Assignment — Omit the pictures from the entries below and retype everything else exactly.

(Beginning of Given data)

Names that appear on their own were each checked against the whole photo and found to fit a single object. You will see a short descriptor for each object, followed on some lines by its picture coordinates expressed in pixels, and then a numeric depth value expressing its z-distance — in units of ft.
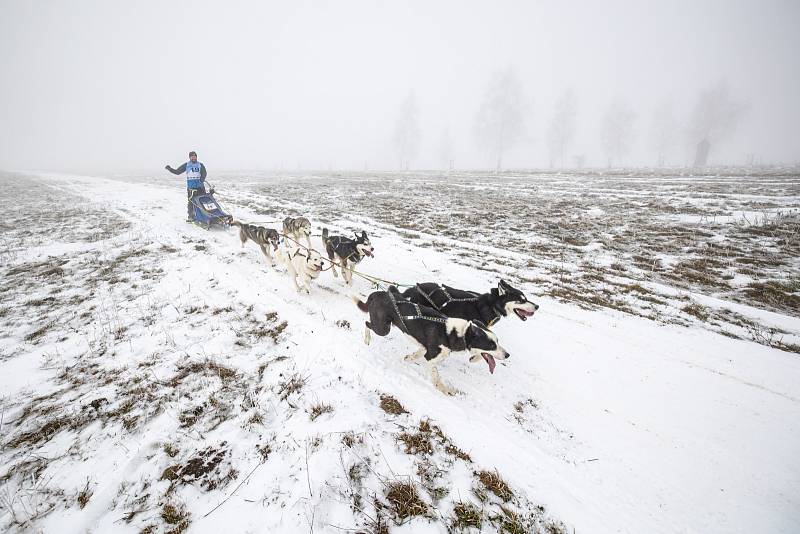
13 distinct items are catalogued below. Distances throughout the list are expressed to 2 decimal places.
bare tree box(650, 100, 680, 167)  176.14
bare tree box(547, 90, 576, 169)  174.40
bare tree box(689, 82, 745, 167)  149.48
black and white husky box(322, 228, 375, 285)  23.61
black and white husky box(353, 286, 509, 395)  13.88
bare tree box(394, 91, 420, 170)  192.85
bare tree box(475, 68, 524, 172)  160.35
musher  39.70
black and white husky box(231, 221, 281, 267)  26.21
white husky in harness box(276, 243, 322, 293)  22.38
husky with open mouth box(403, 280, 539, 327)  16.28
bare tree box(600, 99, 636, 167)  171.73
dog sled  38.32
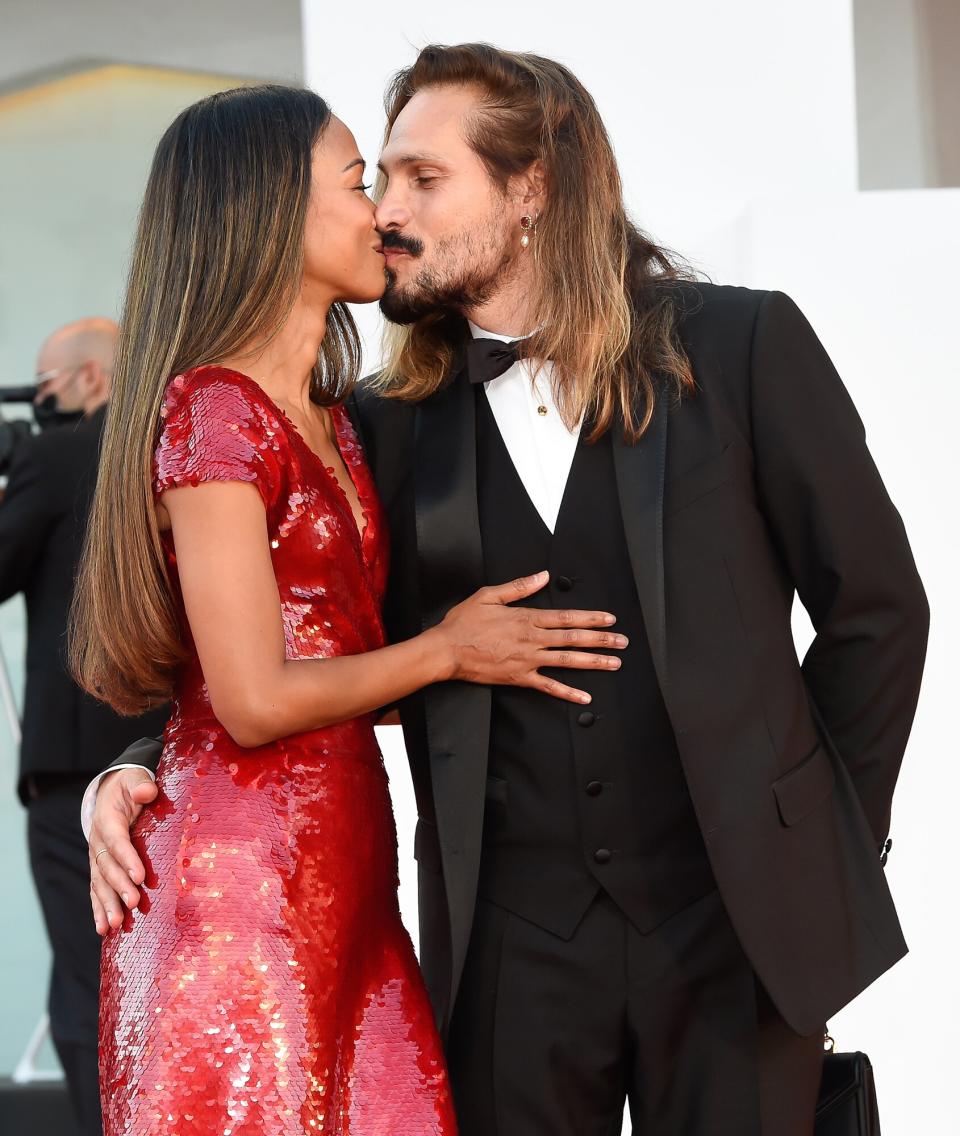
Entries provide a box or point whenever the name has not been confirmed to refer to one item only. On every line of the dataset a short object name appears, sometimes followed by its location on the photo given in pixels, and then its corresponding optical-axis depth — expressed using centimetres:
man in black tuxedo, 433
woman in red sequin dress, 414
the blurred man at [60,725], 544
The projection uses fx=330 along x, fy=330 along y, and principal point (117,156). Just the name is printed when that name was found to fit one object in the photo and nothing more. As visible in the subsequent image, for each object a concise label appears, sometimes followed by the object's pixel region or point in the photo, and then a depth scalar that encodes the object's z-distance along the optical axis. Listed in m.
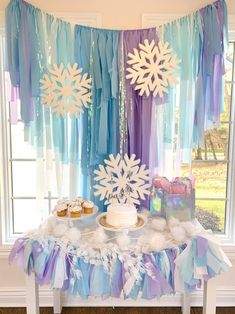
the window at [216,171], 2.33
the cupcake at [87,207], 1.94
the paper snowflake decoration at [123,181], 1.92
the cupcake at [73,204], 1.92
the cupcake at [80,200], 1.98
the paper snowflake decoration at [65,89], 2.04
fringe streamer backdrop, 2.03
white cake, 1.80
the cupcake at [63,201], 1.96
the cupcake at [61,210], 1.90
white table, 1.69
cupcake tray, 1.87
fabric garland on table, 1.62
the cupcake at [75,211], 1.88
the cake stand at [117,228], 1.78
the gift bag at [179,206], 1.89
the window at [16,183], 2.28
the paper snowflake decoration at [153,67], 2.02
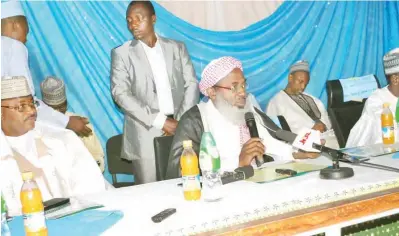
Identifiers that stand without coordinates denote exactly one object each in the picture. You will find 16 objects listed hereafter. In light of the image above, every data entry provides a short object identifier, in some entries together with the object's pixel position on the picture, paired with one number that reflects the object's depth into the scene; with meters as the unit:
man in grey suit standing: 4.37
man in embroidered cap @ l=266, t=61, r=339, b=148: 5.41
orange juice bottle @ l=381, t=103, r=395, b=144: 3.52
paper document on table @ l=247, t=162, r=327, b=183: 2.69
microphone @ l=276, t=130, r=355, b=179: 2.60
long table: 2.10
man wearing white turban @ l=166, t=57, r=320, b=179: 3.36
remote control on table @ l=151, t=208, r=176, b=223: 2.10
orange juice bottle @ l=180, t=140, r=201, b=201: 2.40
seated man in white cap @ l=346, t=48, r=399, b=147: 4.09
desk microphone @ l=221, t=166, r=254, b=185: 2.66
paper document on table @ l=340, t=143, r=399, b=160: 3.15
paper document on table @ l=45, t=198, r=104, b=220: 2.27
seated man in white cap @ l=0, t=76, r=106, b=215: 2.90
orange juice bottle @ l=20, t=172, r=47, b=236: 1.98
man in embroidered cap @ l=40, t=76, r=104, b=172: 4.62
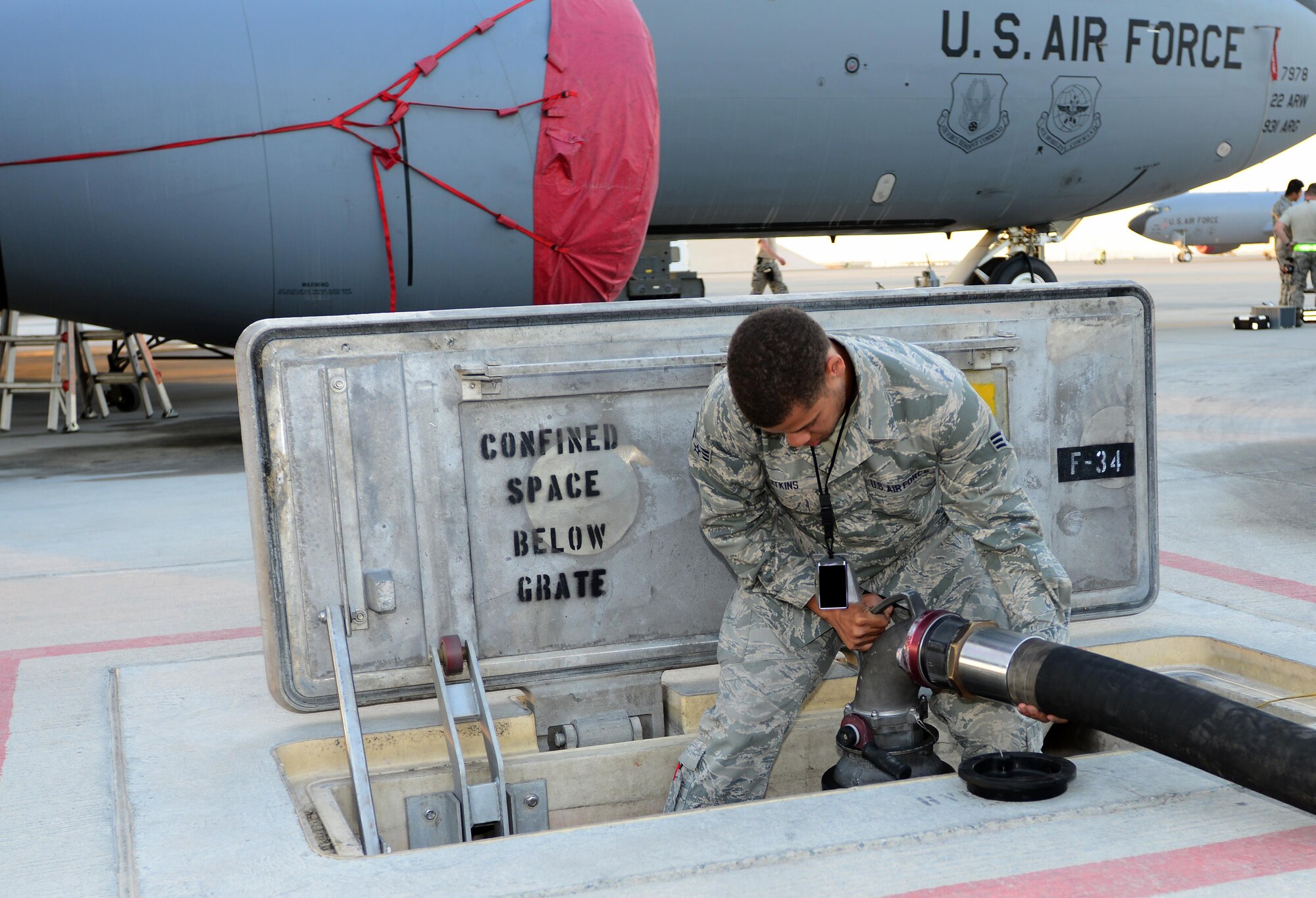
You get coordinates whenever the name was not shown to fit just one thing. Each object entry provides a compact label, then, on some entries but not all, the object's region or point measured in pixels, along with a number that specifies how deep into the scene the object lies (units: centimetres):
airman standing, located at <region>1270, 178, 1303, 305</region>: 1659
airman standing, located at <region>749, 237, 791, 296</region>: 1880
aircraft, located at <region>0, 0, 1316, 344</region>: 676
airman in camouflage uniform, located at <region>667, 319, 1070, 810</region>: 290
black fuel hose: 229
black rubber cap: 256
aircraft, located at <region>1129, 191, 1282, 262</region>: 4012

(End of Given data)

Result for this task —
Names that appear on their own were each checked against the whole photo and found to fit a single object. You will see a short descriptor for each object, followed on some lines by its picture coordinates expressed in pixels, and then a numeric depth value expressing its z-distance — in units of ft.
13 distinct items are catalogued below. Distances throughout the list are expressed to 2 decimal places.
bare tree box(650, 100, 680, 167)  176.14
bare tree box(547, 90, 576, 169)  174.40
bare tree box(689, 82, 745, 167)  149.48
black and white husky box(322, 228, 375, 285)  23.61
black and white husky box(353, 286, 509, 395)  13.88
bare tree box(394, 91, 420, 170)  192.85
bare tree box(475, 68, 524, 172)  160.35
musher  39.70
black and white husky box(231, 221, 281, 267)  26.21
white husky in harness box(276, 243, 322, 293)  22.38
husky with open mouth box(403, 280, 539, 327)  16.28
bare tree box(600, 99, 636, 167)  171.73
dog sled  38.32
Entries provide a box or point whenever the name has not been confirmed to refer to one item only. On every line of the dataset a short object name appears, sometimes followed by its location on the photo given in pixels, and then its corresponding optical-axis depth — expressed using centimetres:
man in black tuxedo, 433
woman in red sequin dress, 414
the blurred man at [60,725], 544
The projection uses fx=330 along x, fy=330 along y, and principal point (117,156). Just the name is printed when that name was found to fit one object in the photo and nothing more. As visible in the subsequent image, for each object a concise label appears, sometimes followed by the object's pixel region or point in the photo, and then a depth scalar that encodes the object's z-distance along the optical axis. Listed in m.
the window at [216,171], 2.33
the cupcake at [87,207], 1.94
the paper snowflake decoration at [123,181], 1.92
the cupcake at [73,204], 1.92
the cupcake at [80,200], 1.98
the paper snowflake decoration at [65,89], 2.04
fringe streamer backdrop, 2.03
white cake, 1.80
the cupcake at [63,201], 1.96
the cupcake at [61,210], 1.90
white table, 1.69
cupcake tray, 1.87
fabric garland on table, 1.62
the cupcake at [75,211], 1.88
the cake stand at [117,228], 1.78
the gift bag at [179,206], 1.89
the window at [16,183], 2.28
the paper snowflake decoration at [153,67], 2.02
Identifiers that stand without coordinates denote exactly one object each in the picture. You will find 16 objects listed hereafter. In light of the image above, every data entry provides a short object identifier, in some entries together with the object's pixel position on the picture, paired with one number that reflects the object's depth into the scene; with meters as the unit:
man in grey suit standing: 4.37
man in embroidered cap @ l=266, t=61, r=339, b=148: 5.41
orange juice bottle @ l=381, t=103, r=395, b=144: 3.52
paper document on table @ l=247, t=162, r=327, b=183: 2.69
microphone @ l=276, t=130, r=355, b=179: 2.60
long table: 2.10
man wearing white turban @ l=166, t=57, r=320, b=179: 3.36
remote control on table @ l=151, t=208, r=176, b=223: 2.10
orange juice bottle @ l=180, t=140, r=201, b=201: 2.40
seated man in white cap @ l=346, t=48, r=399, b=147: 4.09
desk microphone @ l=221, t=166, r=254, b=185: 2.66
paper document on table @ l=340, t=143, r=399, b=160: 3.15
paper document on table @ l=45, t=198, r=104, b=220: 2.27
seated man in white cap @ l=0, t=76, r=106, b=215: 2.90
orange juice bottle @ l=20, t=172, r=47, b=236: 1.98
man in embroidered cap @ l=40, t=76, r=104, b=172: 4.62
You get coordinates whenever the name was not shown to fit just one thing. Each object entry provides a compact label, then, on some entries but not all, the object's region or point measured in pixels, along with a number that specifies how deep into the scene the object lies (units: centimetres):
airman standing, located at <region>1270, 178, 1303, 305</region>: 1659
airman standing, located at <region>749, 237, 791, 296</region>: 1880
aircraft, located at <region>0, 0, 1316, 344</region>: 676
airman in camouflage uniform, located at <region>667, 319, 1070, 810</region>: 290
black fuel hose: 229
black rubber cap: 256
aircraft, located at <region>1129, 191, 1282, 262</region>: 4012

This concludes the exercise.